Tim Judah coined the term "Yugosphere" in an article for The Economist. It encapsulated some of the dynamics he had seen developing in the former Yugoslavia. The idea of the Yugosphere bores is here to stay; if anything, the idea is more necessary than ever.

The Yugosphere was simply a way of describing the renewal of thousands of broken bonds across the former state. (Kosovo is a partial exception, for obvious reasons.) It does not mean that the state of Yugoslavia is coming back. Although it is a beneficial development, it is not irreversible.

To a great extent the Yugosphere is an economic and social phenomenon but the idea also has political application. Think of the Benelux countries, which once worked together intensely before much of their co-operation was made redundant by the European Union. Some may think that the dysfunctions of the former Yugoslavia will make co-operation impossible. Fair enough. But here is a cold observation, intended not to offend but to put things in perspective. Imagine Europe as a city. The region of the former Yugoslavia is a poor but peripheral suburb, with some nice streets and others controlled by gangsters, whether real or dressed up as politicians. The city as a whole is in trouble. The richer districts are furious with the spendthrifts from the municipality of Greece. There are migrants from poorer cities like Tunisia and Afghanistan sleeping in the park and demanding money. Europe has two options. It can mobilise its natural and comparative advantages, such as common culture, history, markets and so on.

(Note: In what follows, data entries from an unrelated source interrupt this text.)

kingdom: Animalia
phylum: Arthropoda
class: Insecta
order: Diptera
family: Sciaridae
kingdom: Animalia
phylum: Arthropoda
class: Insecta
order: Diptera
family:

Or it can wither, watch its population age and its best and brightest flee to places with brighter prospects. The same applies, on a smaller scale, to the former Yugoslavia.

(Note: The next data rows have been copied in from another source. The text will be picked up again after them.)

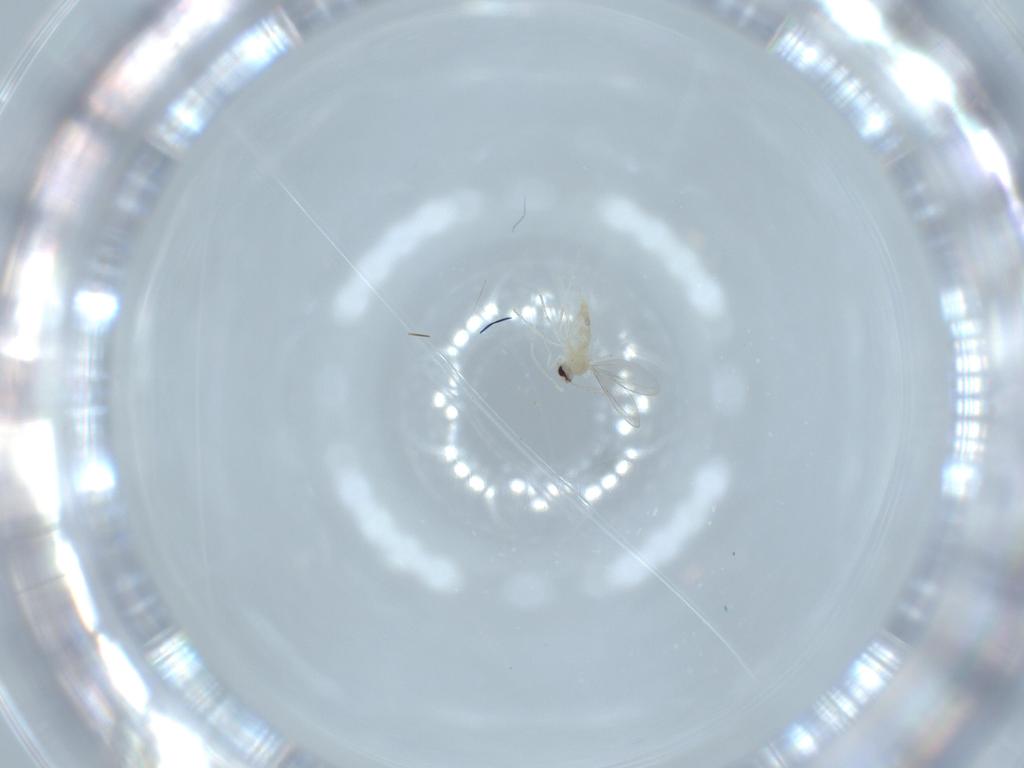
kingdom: Animalia
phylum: Arthropoda
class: Insecta
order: Diptera
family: Cecidomyiidae
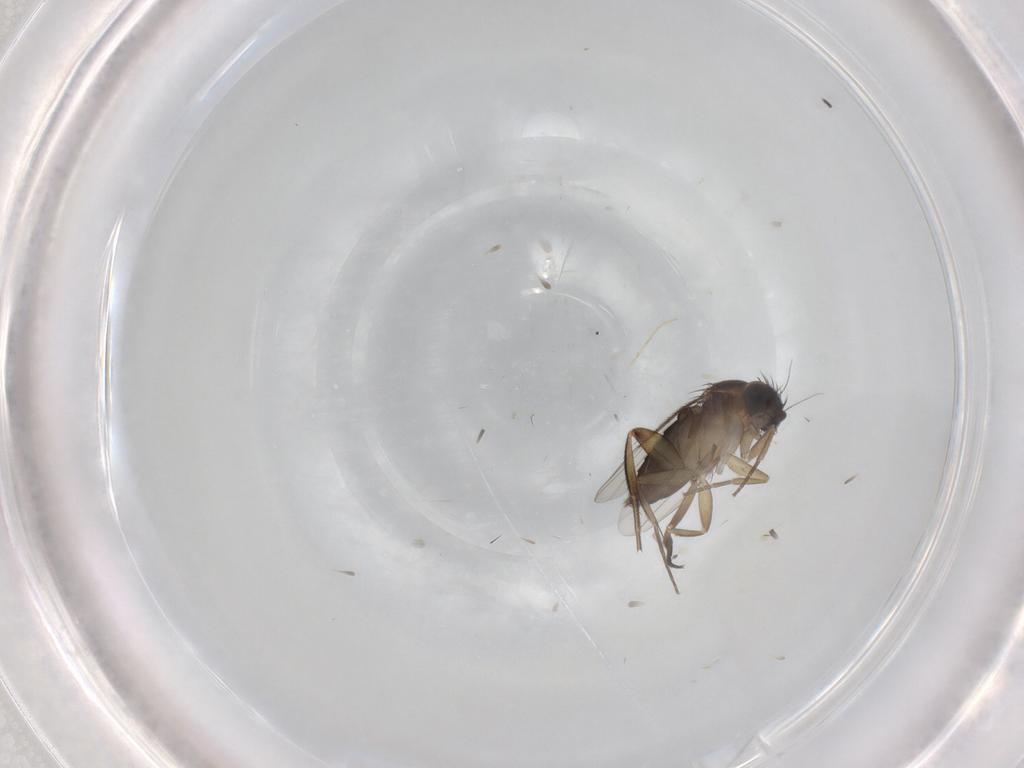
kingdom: Animalia
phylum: Arthropoda
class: Insecta
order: Diptera
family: Phoridae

Call it the Yugosphere, call it the “region”, the “zone”, the Adriatic or whatever. No one outside the area cares. In fact, given everything else that is going on in the world few people outside the Balkans care about the region at all. Look at the Yugosphere. Disastrous demographics, low productivity, comparatively poor infrastructure, suffering from a long-term decline in education standards. And a combined population barely the size of Shanghai. In a world like this more co-operation is surely in everyone's interests.